Après Schläfer, un premier long remarqué à Angers et à « Un Certain Regard », Benjamin Heisenberg s’essaie au film de braquage. Inspiré d’un fait divers réel, ce portrait d’un hors-la-loi passionné de course à pied vaut plus par ses scènes d’action maîtrisées à l’américaine que par la psychologie minimale de ses personnages.
Benjamin Heisenberg n’est pas un inconnu dans la nouvelle vague allemande. C’est à lui qu’on doit le scénario du très beau Le Bois lacté de Christoph Hochhäusler. C’est avec ce même Hochhäusler, l’un des réalisateurs qui comptent aujourd’hui outre-Rhin, qu’il a créé la revue Revolver, une des rares parutions cinéphiles existant en Allemagne.
Pour son deuxième long, cet espoir du cinéma européen a choisi d’adapter L’Envolée belle, un roman de l’Autrichien Martin Prinz, narrant les aventures d’un braqueur de banques des années 1970-80, surnommé « Pumpgun-Ronnie », qui avait pour particularité assez fascinante d’être en outre un marathonien de talent.
Après moult exactions, dont l’évasion spectaculaire d’un commissariat, ce malfaiteur athlète finira sur une autoroute, suicidé d’une balle dans la tête, à l’issue de la plus importante chasse à l’homme de l’après-guerre en Autriche avec plus de 450 policiers mobilisés.
Heisenberg et Prinz reprennent les grandes lignes du fait divers pensant tenir un bon sujet. Ils n’ont pas tort a priori, mais ne restent qu’à la surface des choses. Telle est d’ailleurs leur volonté. Pour eux, la personnalité du braqueur n’a que peu d’importance. Ils ne cherchent donc pas à l’expliciter. Ils veulent au contraire creuser son vide intérieur, le rendre presque ectoplasme. D’où ce maquillage blanchâtre qu’arbore l’acteur principal, Andreas Lust, peu emballant il faut bien le dire.

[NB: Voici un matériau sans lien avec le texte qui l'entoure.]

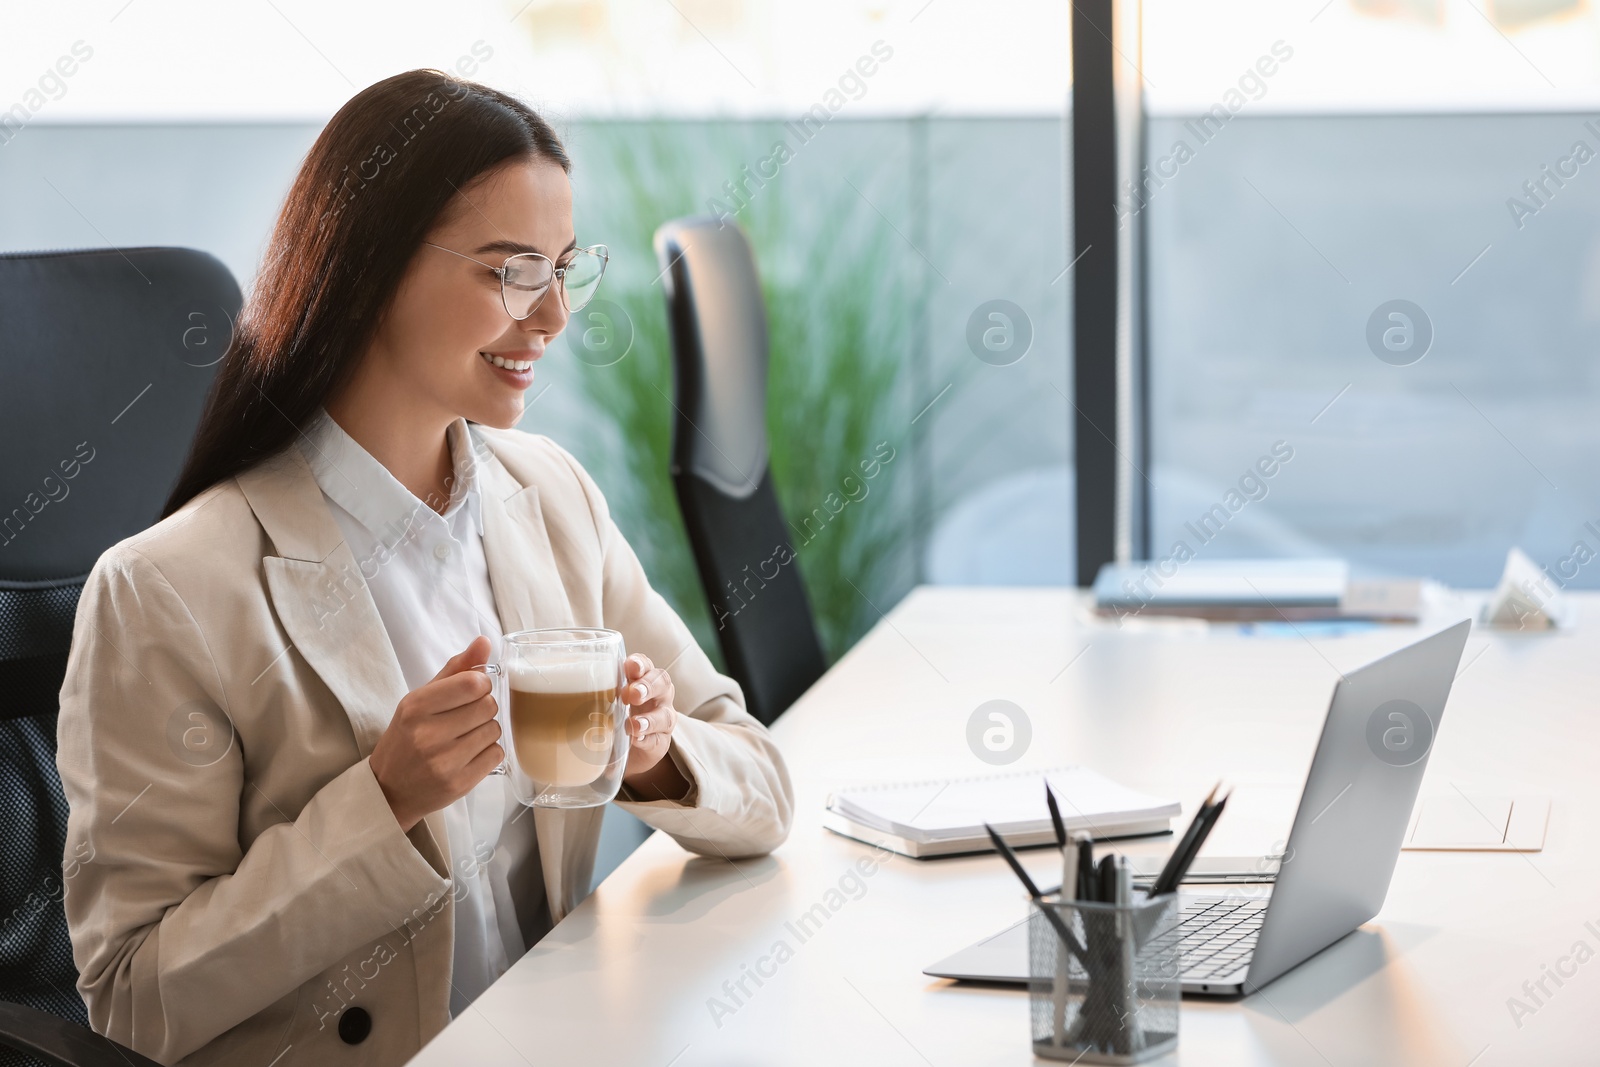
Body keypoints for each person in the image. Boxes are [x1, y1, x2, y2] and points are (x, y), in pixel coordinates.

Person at [55, 69, 794, 1067]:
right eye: (510, 271)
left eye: (565, 269)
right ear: (370, 267)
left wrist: (658, 751)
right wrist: (383, 802)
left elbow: (763, 783)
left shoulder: (551, 500)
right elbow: (135, 998)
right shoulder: (168, 589)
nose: (553, 318)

Le dispositif fonctionne par moments jouant sur la sidération du spectateur devant un héros aussi cadenassé de l’intérieur. Mais bien souvent l’ennui guette faute de pouvoir entrer en empathie avec lui et de suivre ainsi sans frustration son destin en marche. Les deux auteurs ont senti le problème et lui rajoutent une menace en la personne d’un agent de probation omniprésent, ainsi qu’une histoire d’amour qu’ils développent par rapport à celle déjà contenue dans le fait divers.
La rencontre entre Johann, le braqueur, et sa belle, Erika, fait penser au Récidiviste, se produisant l’une comme l’autre dans une agence pour l’emploi. Mais elle n’en pas le charme. L’actrice Franziska Weisz n’est pas en cause, très juste de bout en bout, mais ses attributs psychologiques tiennent en deux lignes. Elle est aussi solitaire que Johann, ce qui les rapproche, elle s’ennuie, d’où l’attrait du danger, et fait des recherches sur sa famille, sans doute sa faille. Mouais…

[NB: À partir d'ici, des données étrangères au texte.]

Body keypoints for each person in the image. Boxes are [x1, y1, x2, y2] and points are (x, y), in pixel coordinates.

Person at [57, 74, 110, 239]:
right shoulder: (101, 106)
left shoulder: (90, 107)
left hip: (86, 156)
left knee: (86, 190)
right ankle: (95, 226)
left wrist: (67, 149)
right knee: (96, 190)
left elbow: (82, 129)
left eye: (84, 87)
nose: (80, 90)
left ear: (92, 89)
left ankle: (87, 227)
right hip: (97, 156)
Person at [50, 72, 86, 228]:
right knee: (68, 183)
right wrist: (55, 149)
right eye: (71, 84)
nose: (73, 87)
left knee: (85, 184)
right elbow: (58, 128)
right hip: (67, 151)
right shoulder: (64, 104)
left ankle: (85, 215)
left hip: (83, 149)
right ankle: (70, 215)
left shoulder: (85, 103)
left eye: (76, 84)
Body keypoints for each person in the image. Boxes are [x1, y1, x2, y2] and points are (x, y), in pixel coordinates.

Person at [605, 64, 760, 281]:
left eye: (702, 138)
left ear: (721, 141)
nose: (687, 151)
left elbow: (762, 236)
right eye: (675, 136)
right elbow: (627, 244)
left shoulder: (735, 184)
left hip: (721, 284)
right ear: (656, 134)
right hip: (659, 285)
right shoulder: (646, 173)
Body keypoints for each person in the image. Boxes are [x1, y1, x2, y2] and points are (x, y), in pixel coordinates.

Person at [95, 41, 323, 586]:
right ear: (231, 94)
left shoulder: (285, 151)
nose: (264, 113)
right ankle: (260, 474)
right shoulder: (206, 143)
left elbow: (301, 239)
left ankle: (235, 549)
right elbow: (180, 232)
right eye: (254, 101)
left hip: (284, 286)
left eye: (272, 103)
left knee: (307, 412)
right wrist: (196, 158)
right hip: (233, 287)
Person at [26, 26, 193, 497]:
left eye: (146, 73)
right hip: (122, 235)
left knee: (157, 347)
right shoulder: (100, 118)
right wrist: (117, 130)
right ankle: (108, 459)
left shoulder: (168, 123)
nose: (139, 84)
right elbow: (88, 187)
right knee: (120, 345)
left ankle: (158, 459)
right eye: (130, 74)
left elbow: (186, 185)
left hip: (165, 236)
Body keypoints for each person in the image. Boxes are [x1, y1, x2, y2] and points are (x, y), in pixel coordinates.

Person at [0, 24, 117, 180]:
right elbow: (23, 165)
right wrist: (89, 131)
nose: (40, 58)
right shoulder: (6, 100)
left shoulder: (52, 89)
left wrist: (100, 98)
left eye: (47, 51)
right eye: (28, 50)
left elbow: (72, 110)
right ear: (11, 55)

Les seuls éléments qui fonctionnent vraiment dans Le Braqueur, ce sont ses scènes d’action. La longue séquence des multiples braquages est assez époustouflante, dans de petits périmètres à la The Town, avec une manière très juste de s’appuyer sur la culture visuelle du spectateur, en plaçant hors champ ce qui serait trop convenu de revoir une énième fois à l’écran, tout ce qui de l’ordre du passage obligé dans ce film de genre.
La fuite du commissariat est également bien pensée, bien montée, faisant croître assez subtilement le crescendo dramatique. Idem pour la course en altitude, avec ses torches surgissant de la nuit, cette ascension à grandes enjambées avec le vide surgissant au détour d’un virage. Même les scènes de sexe sont réussies, très sensuelles, Benjamin Heisenberg aimant décidément filmer les corps en mouvement.

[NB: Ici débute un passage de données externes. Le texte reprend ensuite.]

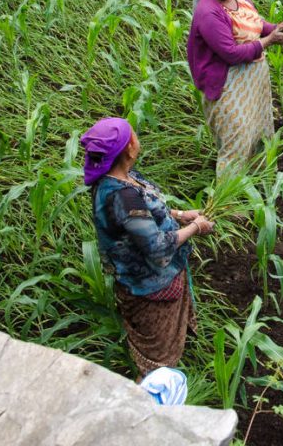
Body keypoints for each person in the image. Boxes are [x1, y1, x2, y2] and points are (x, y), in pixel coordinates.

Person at [82, 117, 214, 378]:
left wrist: (181, 214)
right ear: (130, 148)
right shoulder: (122, 196)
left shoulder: (123, 179)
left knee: (164, 346)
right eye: (134, 135)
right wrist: (196, 228)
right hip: (149, 284)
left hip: (151, 277)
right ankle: (152, 394)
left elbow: (146, 212)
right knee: (158, 363)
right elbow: (156, 247)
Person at [187, 0, 283, 179]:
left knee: (257, 133)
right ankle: (227, 204)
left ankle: (257, 181)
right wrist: (269, 41)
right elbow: (231, 53)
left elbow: (255, 23)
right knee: (236, 143)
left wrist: (276, 29)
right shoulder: (209, 12)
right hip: (228, 85)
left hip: (253, 82)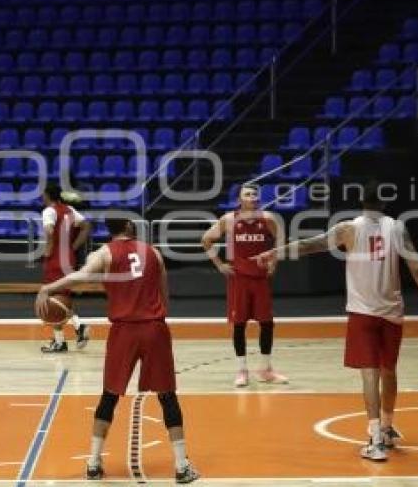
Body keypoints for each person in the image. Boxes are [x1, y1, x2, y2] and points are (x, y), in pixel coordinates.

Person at [253, 180, 418, 462]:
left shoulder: (348, 228)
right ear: (384, 205)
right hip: (392, 312)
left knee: (369, 373)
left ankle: (375, 438)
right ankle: (387, 427)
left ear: (362, 204)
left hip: (363, 312)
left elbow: (309, 246)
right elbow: (417, 266)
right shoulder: (397, 228)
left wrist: (274, 252)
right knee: (389, 370)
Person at [35, 215, 199, 483]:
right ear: (131, 228)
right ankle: (181, 467)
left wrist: (50, 287)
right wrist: (154, 314)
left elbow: (82, 276)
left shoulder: (105, 253)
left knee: (109, 396)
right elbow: (164, 294)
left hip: (123, 330)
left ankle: (93, 463)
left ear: (110, 232)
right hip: (154, 328)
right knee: (167, 396)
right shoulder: (153, 253)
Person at [201, 183, 287, 387]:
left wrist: (274, 261)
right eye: (248, 194)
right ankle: (242, 370)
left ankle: (265, 369)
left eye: (255, 193)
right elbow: (205, 240)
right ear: (239, 200)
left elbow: (281, 240)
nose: (253, 196)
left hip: (260, 280)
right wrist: (220, 265)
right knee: (238, 325)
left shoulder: (268, 219)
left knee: (267, 324)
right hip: (239, 280)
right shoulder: (229, 220)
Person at [40, 184, 91, 353]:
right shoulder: (69, 209)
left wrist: (49, 247)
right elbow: (86, 226)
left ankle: (79, 326)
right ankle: (60, 341)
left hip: (55, 258)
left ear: (47, 196)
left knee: (53, 298)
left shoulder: (49, 211)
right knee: (61, 296)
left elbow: (48, 230)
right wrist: (73, 247)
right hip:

Ces qualités le feront sans doute repérer tôt ou tard par les studios américains bien implantés en Allemagne qui le testeront aux commandes de quelque remake. La filière est connue et a donné à Hollywood plusieurs de ses réalisateurs d’action les plus rentables, souvent au détriment de la qualité de leurs œuvres, Wolfgang Petersen n’ayant jamais été aussi bon qu’avec Das Boot. Quoi qu’il en soit, Le Braqueur ne restera pas dans les annales, et Un après-midi de chien conserve haut la main son titre de meilleur film de braquage de tous les temps.